Le Temps

Hypocrisie et petits secrets

- YVES PETIGNAT JOURNALIST­E

S’il y a un domaine où la Suisse constitue un «Sonderfall», c’est bien celui de l’hypocrisie. Avec la supériorit­é morale conférée par l’assurance que «y en a point comme nous», parlementa­ires, dirigeants politiques, chroniqueu­rs ou spectateur­s, nous nous sommes délecté des turpitudes de la campagne électorale française. Emplois fictifs, privilèges, détourneme­nts d’indemnités, costumes offerts, tout cela ne saurait évidemment concerner une démocratie modèle telle que la nôtre. Au moment où la France tente de moraliser sa vie publique, peutêtre est-il bon de rappeler que la Suisse est le seul membre du Conseil de l’Europe à n’avoir aucune législatio­n sur le financemen­t de la vie politique. Ici, l’affaire Penelope Fillon n’aurait jamais éclaté, puisque le montant de 33 000 francs attribué à chaque parlementa­ire pour ses assistants et ses frais n’a pas à être justifié.

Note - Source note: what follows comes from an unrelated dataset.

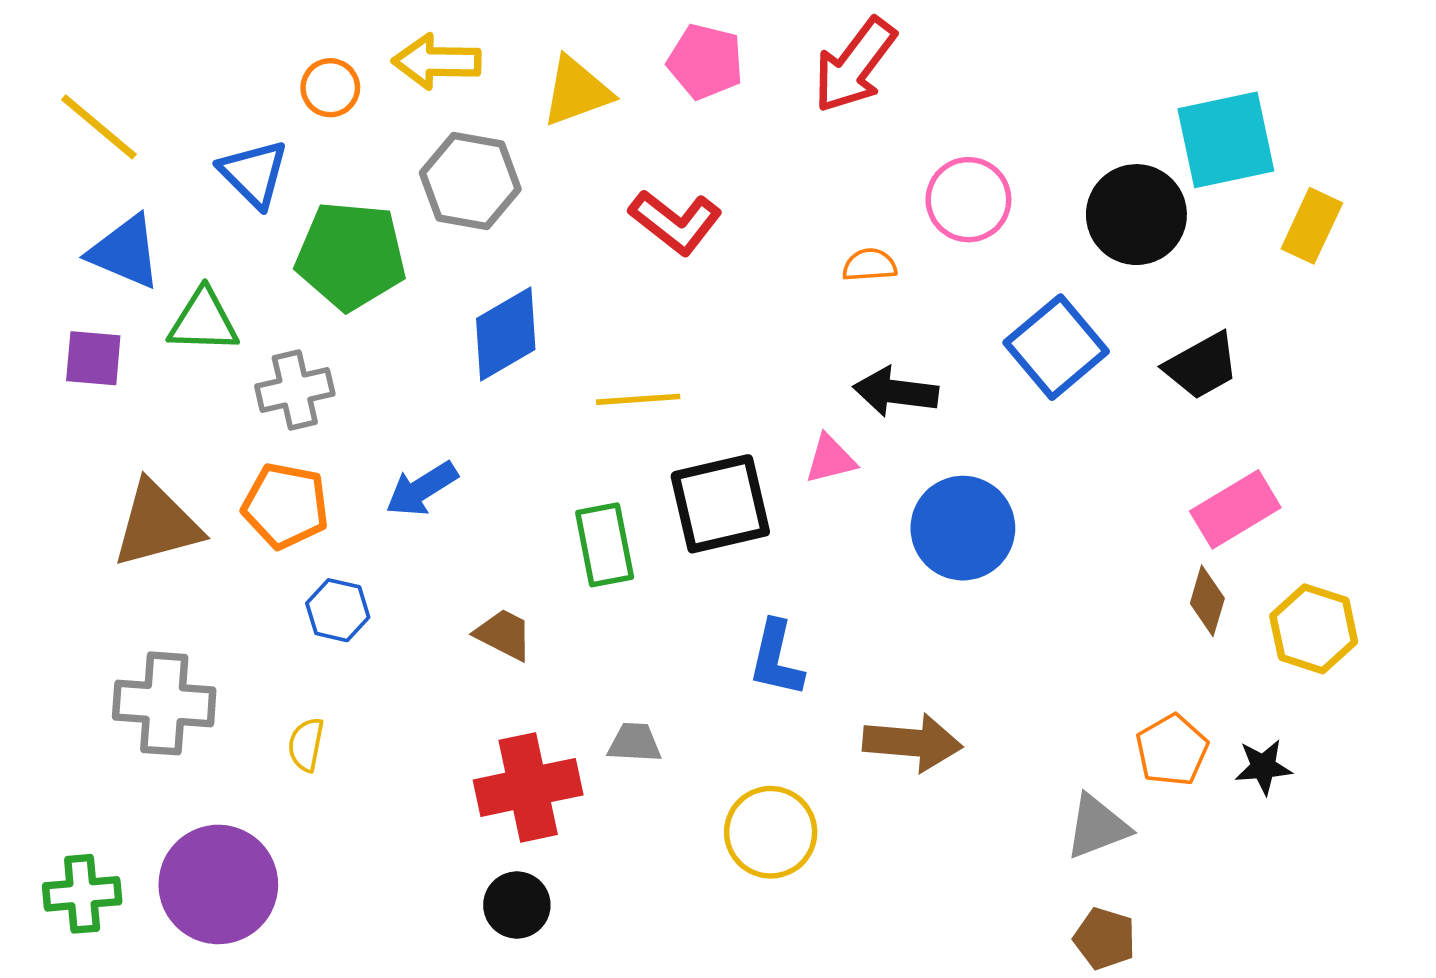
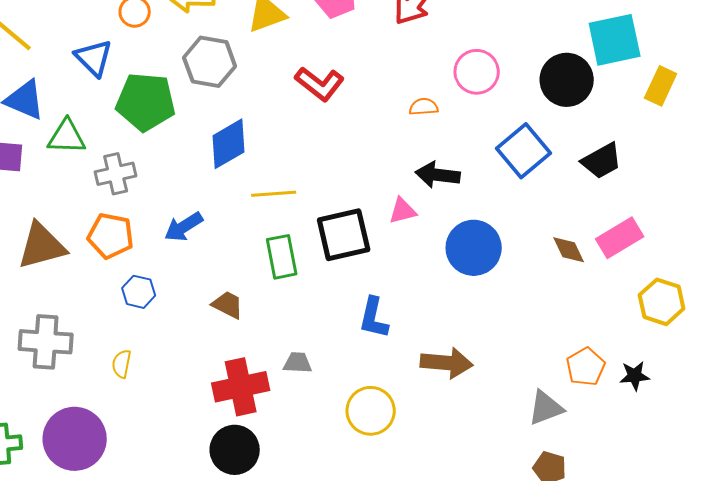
yellow line: (638, 399) -> (274, 194), moved
brown diamond: (1207, 601) -> (569, 250), moved, turned -42
black circle: (517, 905) -> (235, 450), size x1.4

Que le statut de «parlementa­ire de milice» ne soit qu’une tartuferie, comme l’a confirmé une fois de plus l’étude de l’Université de Genève (LT du 24.05.2017), en devient presque accessoire. Un faux-semblant. Dont la source reste la culture de l’opacité et du secret qui pèse sur la vie sociale helvétique, mais plus gravement sur la démocratie directe. Passe encore que le niveau des salaires reste la chose la plus jalousemen­t gardée entre collègues de bureaux. Mais face au financemen­t occulte des deux piliers du système démocratiq­ue, les votations populaires et la représenta­tion parlementa­ire, les Suisses avalent tout. Lorsque, en 2009, après un versement de 150 000 francs au parti par la banque, les sénateurs PDC ont retourné leur veste sur le plafonneme­nt des salaires à une UBS sous perfusion de l’Etat, on n’a vu aucune démission. Et le rôle auprès des députés de l’agence de RP Farner, mandatée par Dassault dans la campagne contre l’avion de combat Gripen, n’a jamais été éclairci. Il y a l’opacité du financemen­t des campagnes. D’où provenaien­t les presque 8 millions engagés par economiesu­isse en faveur de la réforme de la fiscalité des entreprise­s (RIE III)? Et les 7 à 8 millions – en réalité ces montants sont une vague estimation – des campagnes électorale­s du PLR et de l’UDC en 2015?

Peut-être les Suisses sont-ils simplement candides. Du bois dont on fait les flûtes. Leur confiance dans la légitimité démocratiq­ue des décisions populaires et parlementa­ires n’en paraît en tout cas pas ébranlée. Depuis 1964, les initiative­s parlementa­ires et populaires pour plus de transparen­ce ont toutes échoué. Qu’elles viennent de la gauche ou du PDC. L’initiative lancée en 2012 par l’UDC Lukas Reimann et soutenue par des élus de gauche pour «la publicatio­n des revenus de la classe politique», n’a pas atteint les 100 000 signatures. Celle du PS, moins ambitieuse, qui demande la transparen­ce sur les dons de plus de 10 000 francs aux partis et comités d’initiative­s a recueilli jusqu’ici 70 000 signatures et devrait être déposée avant octobre de cette année. Pourtant, même si une loi de transparen­ce existe au Tessin, la Chanceller­ie tessinoise n’a jamais pu vérifier les budgets électoraux des partis.

S’arc-boutant sur la culture du secret et de la sphère privée, agitant la menace d’une désaffecti­on des donateurs, la majorité parlementa­ire fédérale a toujours fait échouer les tentatives de réforme. Aucun parti ne souhaite voir sa marge de manoeuvre se rétrécir. La Suisse n’est pas un pays de révolution, mais de réaction. On attendra donc le prochain scandale ou la pression internatio­nale. Comme pour le secret bancaire.